### SUPPLIED MATERIAL

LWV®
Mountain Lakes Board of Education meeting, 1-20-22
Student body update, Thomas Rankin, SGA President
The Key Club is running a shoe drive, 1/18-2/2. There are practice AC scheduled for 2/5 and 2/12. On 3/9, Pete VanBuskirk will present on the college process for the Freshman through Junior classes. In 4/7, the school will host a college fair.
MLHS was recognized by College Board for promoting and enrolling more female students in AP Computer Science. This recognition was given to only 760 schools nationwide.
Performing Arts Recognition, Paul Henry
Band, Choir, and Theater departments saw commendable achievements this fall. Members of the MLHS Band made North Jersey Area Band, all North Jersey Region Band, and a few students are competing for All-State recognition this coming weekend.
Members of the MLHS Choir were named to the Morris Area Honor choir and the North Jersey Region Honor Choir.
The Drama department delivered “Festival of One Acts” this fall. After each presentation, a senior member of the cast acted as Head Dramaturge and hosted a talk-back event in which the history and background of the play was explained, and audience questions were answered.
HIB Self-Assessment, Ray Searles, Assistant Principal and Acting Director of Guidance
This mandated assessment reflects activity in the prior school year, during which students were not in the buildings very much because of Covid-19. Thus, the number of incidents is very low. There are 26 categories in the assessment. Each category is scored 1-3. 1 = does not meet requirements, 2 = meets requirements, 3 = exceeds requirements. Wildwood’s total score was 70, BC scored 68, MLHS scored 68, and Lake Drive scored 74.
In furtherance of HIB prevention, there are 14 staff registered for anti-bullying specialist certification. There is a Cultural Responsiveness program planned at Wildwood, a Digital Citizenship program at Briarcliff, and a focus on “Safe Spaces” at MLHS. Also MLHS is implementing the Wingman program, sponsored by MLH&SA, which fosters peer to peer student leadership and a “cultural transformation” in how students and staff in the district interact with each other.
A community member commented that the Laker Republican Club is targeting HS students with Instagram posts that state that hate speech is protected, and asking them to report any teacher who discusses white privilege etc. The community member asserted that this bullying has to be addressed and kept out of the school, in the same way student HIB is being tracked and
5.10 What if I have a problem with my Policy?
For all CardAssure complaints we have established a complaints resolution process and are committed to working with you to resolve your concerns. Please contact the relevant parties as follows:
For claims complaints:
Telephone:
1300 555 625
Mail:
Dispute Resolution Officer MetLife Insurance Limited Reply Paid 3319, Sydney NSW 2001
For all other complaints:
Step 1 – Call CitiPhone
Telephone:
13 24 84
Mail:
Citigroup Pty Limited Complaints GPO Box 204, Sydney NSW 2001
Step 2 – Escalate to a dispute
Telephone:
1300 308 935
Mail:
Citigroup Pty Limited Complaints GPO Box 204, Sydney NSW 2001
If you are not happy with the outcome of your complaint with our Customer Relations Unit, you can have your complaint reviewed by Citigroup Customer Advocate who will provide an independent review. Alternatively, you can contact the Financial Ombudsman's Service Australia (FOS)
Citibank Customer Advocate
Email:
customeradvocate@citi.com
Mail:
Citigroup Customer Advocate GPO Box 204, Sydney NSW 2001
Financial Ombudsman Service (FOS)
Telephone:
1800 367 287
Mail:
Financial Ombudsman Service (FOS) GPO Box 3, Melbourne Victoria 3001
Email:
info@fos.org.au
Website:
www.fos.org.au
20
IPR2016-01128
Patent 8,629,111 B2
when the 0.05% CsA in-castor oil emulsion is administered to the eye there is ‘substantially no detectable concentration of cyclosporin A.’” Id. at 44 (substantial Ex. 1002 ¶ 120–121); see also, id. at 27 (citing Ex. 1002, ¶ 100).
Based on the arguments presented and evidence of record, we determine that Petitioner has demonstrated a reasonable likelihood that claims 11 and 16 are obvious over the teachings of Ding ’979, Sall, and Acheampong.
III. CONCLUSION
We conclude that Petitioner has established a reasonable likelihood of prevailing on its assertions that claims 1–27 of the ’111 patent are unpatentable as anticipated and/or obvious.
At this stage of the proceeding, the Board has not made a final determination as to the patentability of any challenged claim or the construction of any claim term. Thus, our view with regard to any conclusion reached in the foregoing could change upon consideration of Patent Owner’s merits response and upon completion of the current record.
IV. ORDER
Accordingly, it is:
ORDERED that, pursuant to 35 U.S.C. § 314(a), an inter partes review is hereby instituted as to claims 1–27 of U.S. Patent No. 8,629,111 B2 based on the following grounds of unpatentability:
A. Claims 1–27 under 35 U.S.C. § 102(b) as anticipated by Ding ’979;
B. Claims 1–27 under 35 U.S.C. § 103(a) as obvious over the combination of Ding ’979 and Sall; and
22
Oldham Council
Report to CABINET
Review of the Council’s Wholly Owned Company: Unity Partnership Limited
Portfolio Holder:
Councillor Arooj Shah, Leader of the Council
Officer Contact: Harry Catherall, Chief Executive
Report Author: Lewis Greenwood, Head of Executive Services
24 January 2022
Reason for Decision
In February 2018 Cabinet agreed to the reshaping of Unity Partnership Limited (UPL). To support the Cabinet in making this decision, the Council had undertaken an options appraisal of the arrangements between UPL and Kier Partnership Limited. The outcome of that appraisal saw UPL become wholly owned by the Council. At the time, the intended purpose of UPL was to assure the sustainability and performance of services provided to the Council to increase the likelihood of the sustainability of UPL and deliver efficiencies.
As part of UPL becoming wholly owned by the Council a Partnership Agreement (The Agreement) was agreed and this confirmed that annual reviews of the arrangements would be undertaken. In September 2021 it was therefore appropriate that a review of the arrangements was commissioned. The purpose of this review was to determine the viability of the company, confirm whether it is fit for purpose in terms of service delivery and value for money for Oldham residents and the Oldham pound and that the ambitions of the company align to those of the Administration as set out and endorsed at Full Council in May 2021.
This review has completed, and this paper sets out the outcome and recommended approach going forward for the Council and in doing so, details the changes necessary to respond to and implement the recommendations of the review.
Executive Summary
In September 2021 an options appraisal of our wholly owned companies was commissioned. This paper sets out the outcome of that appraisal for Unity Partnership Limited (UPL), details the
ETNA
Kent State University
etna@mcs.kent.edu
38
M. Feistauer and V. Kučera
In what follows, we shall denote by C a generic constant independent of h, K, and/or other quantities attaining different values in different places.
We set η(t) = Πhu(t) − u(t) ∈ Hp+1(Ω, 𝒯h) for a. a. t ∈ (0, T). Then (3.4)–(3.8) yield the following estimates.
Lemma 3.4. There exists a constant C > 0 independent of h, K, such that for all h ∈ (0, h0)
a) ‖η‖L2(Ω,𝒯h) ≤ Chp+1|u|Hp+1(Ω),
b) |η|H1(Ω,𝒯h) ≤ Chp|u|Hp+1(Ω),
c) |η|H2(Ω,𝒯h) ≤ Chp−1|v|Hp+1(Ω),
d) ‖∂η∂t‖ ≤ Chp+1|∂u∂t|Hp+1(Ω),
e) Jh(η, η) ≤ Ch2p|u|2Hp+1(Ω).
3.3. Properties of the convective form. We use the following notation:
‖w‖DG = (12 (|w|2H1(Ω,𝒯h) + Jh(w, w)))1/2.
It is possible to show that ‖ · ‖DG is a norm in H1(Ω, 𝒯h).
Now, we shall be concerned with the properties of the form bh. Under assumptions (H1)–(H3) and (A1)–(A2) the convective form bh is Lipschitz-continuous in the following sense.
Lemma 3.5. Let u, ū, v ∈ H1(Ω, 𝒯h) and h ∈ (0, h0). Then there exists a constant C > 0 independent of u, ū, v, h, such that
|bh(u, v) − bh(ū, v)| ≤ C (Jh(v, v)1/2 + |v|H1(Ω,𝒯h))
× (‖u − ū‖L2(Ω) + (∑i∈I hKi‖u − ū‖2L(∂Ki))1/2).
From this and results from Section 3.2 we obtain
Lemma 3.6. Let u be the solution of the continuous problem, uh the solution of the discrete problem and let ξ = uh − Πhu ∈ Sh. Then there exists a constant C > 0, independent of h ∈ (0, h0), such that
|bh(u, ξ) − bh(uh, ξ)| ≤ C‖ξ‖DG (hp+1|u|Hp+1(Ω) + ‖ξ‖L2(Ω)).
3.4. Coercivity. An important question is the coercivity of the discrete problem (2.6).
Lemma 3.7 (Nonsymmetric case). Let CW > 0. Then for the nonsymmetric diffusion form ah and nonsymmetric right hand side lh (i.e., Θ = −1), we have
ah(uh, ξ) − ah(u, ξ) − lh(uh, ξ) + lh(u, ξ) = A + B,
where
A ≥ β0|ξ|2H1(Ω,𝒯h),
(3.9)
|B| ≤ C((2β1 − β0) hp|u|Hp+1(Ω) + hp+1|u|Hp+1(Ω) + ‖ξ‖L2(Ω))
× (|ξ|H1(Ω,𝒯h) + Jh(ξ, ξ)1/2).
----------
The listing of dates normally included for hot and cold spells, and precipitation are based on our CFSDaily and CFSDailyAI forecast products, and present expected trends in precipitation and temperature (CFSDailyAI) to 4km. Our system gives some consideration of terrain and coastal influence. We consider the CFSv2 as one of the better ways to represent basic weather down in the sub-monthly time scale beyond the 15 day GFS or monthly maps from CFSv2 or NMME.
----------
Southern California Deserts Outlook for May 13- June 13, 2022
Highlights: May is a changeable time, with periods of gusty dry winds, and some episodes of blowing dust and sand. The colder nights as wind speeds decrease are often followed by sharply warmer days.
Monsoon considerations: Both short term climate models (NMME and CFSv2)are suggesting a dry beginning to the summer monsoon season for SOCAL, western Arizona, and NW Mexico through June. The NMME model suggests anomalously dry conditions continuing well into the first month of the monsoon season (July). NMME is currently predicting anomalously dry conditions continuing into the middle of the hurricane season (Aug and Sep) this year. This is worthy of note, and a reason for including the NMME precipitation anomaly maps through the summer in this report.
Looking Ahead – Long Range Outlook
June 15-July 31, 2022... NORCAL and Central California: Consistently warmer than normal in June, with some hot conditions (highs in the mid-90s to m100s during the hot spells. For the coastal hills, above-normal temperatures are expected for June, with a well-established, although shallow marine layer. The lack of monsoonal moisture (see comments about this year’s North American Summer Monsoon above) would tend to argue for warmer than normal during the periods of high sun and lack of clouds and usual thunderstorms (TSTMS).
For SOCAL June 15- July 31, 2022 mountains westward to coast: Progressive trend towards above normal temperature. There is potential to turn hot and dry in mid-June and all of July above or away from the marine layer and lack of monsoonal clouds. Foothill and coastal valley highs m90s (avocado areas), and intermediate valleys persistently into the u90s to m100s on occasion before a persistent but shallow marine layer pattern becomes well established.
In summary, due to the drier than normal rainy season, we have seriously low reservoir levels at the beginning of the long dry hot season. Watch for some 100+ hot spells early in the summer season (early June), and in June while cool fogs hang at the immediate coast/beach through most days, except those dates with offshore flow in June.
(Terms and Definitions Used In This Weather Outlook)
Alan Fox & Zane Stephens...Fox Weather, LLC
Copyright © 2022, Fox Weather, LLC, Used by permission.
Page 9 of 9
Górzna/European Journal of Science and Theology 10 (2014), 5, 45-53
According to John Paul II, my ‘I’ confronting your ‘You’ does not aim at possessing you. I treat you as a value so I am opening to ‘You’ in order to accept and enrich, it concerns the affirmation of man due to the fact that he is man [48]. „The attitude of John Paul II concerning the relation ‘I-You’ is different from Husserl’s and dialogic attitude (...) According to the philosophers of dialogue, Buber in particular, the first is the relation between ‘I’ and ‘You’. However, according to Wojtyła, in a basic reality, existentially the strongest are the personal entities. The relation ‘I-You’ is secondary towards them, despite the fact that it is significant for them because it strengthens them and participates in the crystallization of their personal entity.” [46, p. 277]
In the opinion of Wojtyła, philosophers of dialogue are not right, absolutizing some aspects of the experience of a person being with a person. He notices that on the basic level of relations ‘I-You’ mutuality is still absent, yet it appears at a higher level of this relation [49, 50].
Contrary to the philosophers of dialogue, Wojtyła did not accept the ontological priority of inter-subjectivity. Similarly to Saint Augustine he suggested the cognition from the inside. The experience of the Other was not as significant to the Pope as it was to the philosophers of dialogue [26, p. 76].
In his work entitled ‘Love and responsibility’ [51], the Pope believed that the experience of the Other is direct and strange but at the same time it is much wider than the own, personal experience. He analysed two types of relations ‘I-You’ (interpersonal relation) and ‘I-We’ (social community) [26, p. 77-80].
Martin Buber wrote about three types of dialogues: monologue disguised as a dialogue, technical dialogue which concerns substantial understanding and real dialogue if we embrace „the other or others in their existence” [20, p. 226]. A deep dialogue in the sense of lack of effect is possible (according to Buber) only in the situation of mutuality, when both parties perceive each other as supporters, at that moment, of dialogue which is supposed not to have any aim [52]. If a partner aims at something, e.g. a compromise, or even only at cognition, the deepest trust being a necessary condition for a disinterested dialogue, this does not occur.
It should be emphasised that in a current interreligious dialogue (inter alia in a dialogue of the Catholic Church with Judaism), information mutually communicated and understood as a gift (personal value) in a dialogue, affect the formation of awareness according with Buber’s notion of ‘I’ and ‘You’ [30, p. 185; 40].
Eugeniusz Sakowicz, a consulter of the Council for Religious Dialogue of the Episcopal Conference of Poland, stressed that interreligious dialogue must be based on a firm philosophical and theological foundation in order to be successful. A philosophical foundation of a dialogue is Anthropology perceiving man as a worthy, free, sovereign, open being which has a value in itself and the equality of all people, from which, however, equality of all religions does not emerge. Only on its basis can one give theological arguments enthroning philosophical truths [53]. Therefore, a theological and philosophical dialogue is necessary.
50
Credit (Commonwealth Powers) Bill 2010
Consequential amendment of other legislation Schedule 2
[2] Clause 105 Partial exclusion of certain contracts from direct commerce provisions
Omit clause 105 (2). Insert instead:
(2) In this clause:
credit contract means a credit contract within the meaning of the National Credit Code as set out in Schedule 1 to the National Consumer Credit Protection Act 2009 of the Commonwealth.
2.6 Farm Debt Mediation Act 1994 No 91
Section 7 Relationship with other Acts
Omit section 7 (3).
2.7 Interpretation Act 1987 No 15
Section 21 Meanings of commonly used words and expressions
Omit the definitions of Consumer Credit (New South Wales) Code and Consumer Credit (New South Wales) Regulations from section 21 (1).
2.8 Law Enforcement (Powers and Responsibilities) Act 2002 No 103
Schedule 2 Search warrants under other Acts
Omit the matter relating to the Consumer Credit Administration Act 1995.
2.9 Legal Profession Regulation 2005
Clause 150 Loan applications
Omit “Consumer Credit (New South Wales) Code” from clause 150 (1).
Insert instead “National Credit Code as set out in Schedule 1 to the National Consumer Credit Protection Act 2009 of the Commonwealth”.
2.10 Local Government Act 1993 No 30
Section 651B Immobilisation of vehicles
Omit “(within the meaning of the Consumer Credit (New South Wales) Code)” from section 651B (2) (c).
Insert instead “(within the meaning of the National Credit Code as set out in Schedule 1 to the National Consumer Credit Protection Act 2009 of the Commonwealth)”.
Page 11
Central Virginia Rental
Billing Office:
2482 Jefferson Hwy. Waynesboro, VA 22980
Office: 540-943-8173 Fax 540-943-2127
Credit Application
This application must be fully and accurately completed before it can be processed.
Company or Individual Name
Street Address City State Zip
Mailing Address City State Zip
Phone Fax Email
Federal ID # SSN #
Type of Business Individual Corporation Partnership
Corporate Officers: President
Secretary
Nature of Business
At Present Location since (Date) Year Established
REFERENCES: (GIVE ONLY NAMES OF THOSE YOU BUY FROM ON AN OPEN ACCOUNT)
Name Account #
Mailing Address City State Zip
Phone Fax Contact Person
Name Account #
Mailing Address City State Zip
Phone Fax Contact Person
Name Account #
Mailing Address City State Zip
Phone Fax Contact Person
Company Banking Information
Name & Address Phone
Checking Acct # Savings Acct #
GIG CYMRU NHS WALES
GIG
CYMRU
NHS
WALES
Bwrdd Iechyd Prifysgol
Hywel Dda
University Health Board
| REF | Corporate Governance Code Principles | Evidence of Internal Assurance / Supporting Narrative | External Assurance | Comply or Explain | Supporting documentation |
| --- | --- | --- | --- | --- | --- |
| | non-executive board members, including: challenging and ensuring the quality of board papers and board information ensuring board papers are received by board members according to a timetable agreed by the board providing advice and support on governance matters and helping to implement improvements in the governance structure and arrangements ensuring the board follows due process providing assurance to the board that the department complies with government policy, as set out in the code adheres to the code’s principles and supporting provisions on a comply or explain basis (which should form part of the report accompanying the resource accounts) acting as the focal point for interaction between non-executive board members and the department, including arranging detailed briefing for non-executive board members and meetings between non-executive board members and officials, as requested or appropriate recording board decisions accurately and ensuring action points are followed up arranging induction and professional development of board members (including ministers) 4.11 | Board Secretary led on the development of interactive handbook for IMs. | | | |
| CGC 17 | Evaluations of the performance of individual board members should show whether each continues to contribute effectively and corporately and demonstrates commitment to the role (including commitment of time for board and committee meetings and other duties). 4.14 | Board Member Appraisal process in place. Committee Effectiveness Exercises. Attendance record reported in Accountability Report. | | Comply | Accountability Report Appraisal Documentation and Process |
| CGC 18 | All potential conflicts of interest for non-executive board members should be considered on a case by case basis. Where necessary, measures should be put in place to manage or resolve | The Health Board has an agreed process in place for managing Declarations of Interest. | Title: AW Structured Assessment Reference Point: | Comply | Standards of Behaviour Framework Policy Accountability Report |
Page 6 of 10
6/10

######

WHAT THE TASK REQUIRES — When you reach the line holding "Clause 150 Loan applications" in the records above, begin reproducing exactly, stop after the line holding "Bwrdd Iechyd Prifysgol", and output nothing else.

ANSWER TO THE EXERCISE —
Clause 150 Loan applications
Omit “Consumer Credit (New South Wales) Code” from clause 150 (1).
Insert instead “National Credit Code as set out in Schedule 1 to the National Consumer Credit Protection Act 2009 of the Commonwealth”.
2.10 Local Government Act 1993 No 30
Section 651B Immobilisation of vehicles
Omit “(within the meaning of the Consumer Credit (New South Wales) Code)” from section 651B (2) (c).
Insert instead “(within the meaning of the National Credit Code as set out in Schedule 1 to the National Consumer Credit Protection Act 2009 of the Commonwealth)”.
Page 11
Central Virginia Rental
Billing Office:
2482 Jefferson Hwy. Waynesboro, VA 22980
Office: 540-943-8173 Fax 540-943-2127
Credit Application
This application must be fully and accurately completed before it can be processed.
Company or Individual Name
Street Address City State Zip
Mailing Address City State Zip
Phone Fax Email
Federal ID # SSN #
Type of Business Individual Corporation Partnership
Corporate Officers: President
Secretary
Nature of Business
At Present Location since (Date) Year Established
REFERENCES: (GIVE ONLY NAMES OF THOSE YOU BUY FROM ON AN OPEN ACCOUNT)
Name Account #
Mailing Address City State Zip
Phone Fax Contact Person
Name Account #
Mailing Address City State Zip
Phone Fax Contact Person
Name Account #
Mailing Address City State Zip
Phone Fax Contact Person
Company Banking Information
Name & Address Phone
Checking Acct # Savings Acct #
GIG CYMRU NHS WALES
GIG
CYMRU
NHS
WALES
Bwrdd Iechyd Prifysgol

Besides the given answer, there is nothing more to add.